6.13 Service Accounts

Abstract

Service Accounts provide identity for applications running inside or outside Kubernetes. They allow workloads such as CI/CD tools, monitoring systems, and controllers to securely interact with the Kubernetes API.


User Accounts vs Service Accounts

Kubernetes supports two types of identities.

Type Used By Example
User Account Humans Admins, Developers
Service Account Applications Prometheus, Jenkins, Controllers

Note

Service accounts are designed specifically for machine-to-cluster authentication.
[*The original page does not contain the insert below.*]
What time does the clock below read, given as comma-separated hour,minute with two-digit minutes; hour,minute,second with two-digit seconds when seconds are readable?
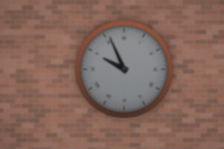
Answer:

Why Service Accounts Matter

Applications often need to interact with Kubernetes:

  • CI/CD tools deploy applications
  • Monitoring tools read metrics
  • Controllers manage cluster resources
  • Internal dashboards query cluster state

To do this securely, they require an identity and token.

Tip

Service Accounts provide a secure way for applications to authenticate to the Kubernetes API.


Default Service Account

Every namespace automatically contains a service account named:

default

View service accounts:

kubectl get serviceaccounts

Describe service account:

kubectl describe serviceaccount default

Warning

Avoid using the default service account for production workloads.


Service Account Tokens

Each service account uses a token for authentication.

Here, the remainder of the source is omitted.